Adbrite

Wednesday, March 11, 2009

RAID (Redundant Array of Inexpensive Disks)

Many motherboards, these days, come with extra onboard IDE controllers. You may just connect additional IDE devices to them or you can implement a RAID pair on them. See the motherboard picture for the optional RAID connector. With RAID 0, you can mimick two identical hard disks as a single hard disk. This way, read and write operations would be distributed over 2 hard disks resulting in improved performance. To implement RAID-0, you have to attach preferably two identical hard disks (same model, brand, and capacity) to the connectors using two 80-pin cables. You may have to do some tweaking with drivers and BIOS updates before you can then treat the RAID pair as a single hard disk. Since the data being written is split between two hard disks, data in one of the hard disks is useless without the other. If one of them fails, all data is lost. RAID-0 should be attempted only if it is supported by the PC manufacturer. Most users use the extra IDE connectors for expansion rather than for RAID-0.

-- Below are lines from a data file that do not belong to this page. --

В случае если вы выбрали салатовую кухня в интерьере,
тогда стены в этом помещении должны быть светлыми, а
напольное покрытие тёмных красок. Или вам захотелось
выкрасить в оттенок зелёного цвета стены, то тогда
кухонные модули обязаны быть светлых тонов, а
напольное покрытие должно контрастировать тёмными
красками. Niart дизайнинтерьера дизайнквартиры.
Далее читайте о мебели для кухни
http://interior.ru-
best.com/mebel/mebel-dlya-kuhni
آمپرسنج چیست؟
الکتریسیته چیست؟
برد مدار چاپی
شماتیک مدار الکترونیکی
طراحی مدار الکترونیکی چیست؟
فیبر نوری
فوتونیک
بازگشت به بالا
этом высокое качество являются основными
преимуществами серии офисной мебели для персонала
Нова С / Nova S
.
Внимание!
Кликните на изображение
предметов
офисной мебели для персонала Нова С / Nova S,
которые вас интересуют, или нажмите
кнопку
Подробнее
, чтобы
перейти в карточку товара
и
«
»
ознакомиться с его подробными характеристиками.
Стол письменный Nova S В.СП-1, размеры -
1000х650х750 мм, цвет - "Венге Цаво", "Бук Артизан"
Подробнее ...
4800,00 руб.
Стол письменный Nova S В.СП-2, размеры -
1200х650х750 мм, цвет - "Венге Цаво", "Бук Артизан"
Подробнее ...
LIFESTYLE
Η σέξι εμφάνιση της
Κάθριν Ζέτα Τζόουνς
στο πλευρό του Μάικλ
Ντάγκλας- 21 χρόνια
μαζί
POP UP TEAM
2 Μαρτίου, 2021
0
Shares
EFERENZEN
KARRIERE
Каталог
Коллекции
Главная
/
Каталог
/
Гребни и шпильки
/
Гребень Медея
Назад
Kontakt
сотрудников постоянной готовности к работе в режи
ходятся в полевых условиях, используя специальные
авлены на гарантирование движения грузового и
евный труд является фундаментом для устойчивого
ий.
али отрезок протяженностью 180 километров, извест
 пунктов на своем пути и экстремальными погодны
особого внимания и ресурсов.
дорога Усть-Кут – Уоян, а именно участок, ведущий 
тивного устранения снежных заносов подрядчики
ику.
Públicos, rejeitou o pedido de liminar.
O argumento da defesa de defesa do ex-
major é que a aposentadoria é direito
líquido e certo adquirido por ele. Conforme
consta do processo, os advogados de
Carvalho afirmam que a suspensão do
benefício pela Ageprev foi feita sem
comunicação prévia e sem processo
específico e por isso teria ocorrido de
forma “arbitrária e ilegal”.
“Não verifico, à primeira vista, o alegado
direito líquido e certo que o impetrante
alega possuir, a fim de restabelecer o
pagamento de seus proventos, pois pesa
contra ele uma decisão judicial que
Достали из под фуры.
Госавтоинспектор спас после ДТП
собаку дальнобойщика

While RAID-0 is known as data striping, RAID-1 is known as data mirroring. In RAID-1, data being written on one hard disk is simultaneously copied to another hard disk. If one hard disk suffers a mechanical failure, your data will remain intact on the other hard disk.

RAID levels range from 0 through 5. There is one another level of RAID known as RAID 10, which is a combination of RAID 1 and RAID 0, and it is the best in terms of performance and redundancy.